EXTRACTED RECORDS:
= = =
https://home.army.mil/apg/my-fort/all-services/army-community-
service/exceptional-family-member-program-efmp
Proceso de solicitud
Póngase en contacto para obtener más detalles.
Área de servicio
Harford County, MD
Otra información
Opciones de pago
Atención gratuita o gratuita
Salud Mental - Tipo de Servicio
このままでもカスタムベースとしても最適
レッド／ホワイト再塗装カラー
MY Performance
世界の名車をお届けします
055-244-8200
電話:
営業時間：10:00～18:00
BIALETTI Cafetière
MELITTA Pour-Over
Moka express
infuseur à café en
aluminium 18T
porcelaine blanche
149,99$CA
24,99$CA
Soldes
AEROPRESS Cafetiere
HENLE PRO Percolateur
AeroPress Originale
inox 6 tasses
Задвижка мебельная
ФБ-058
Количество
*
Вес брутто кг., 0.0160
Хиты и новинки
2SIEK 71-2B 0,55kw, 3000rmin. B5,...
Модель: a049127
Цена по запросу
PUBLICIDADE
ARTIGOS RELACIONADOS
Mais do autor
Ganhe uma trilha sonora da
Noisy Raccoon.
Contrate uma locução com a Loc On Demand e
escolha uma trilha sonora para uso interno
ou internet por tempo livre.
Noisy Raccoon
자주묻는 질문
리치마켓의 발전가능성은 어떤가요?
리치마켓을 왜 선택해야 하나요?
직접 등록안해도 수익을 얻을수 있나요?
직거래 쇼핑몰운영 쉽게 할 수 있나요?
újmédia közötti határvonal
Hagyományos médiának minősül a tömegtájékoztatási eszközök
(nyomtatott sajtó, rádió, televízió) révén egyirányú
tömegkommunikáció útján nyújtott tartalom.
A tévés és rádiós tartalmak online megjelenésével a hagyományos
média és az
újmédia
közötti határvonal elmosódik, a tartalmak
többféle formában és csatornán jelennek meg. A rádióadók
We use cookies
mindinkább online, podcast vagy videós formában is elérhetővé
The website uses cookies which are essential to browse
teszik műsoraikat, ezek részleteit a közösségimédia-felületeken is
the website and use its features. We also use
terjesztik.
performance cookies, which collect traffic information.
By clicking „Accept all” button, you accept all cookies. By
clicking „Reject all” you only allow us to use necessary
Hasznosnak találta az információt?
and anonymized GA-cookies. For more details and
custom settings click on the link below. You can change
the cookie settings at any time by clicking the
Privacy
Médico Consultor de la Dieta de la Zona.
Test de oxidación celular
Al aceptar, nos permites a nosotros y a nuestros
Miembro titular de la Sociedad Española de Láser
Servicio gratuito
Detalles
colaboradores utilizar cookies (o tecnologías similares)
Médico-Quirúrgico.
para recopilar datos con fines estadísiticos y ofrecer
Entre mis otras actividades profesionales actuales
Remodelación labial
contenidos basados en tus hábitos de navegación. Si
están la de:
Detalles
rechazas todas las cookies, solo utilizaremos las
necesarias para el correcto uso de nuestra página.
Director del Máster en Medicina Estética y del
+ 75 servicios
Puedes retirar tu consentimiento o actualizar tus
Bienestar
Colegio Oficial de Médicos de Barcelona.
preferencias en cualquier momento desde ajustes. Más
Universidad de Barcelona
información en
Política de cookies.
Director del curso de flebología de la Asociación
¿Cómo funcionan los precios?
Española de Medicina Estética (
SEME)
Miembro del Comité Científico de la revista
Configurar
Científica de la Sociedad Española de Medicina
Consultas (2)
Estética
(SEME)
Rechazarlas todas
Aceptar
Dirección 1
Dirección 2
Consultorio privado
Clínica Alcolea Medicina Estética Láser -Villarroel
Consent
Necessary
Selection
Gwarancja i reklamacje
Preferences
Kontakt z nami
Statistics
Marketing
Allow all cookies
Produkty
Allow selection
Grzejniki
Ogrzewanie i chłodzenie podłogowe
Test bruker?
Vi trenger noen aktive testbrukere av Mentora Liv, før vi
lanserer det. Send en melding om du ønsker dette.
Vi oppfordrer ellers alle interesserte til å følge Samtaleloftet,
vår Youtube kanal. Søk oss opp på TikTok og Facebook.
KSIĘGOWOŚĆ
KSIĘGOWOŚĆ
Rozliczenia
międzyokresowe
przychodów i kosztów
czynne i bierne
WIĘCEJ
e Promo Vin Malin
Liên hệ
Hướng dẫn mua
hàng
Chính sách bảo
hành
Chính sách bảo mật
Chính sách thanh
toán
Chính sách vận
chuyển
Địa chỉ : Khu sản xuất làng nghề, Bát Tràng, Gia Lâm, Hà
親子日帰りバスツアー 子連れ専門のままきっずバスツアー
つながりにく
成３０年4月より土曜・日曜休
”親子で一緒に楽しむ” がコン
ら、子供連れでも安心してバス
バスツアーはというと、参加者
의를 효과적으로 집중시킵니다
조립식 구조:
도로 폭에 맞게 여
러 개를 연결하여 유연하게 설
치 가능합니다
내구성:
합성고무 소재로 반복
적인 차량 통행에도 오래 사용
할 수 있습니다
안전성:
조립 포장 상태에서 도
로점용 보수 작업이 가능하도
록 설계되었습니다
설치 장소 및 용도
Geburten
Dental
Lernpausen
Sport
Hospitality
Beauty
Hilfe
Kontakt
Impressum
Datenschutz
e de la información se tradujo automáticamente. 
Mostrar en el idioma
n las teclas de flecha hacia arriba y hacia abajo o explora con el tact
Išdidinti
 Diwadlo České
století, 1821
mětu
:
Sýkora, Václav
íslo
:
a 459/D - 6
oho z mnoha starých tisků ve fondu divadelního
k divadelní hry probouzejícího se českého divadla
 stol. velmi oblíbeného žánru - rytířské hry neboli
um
= = =
EXERCISE DESCRIPTION: Of the lines above, show those in which "información" appears.

TASK ANSWER:
Otra información
información en
e de la información se tradujo automáticamente. 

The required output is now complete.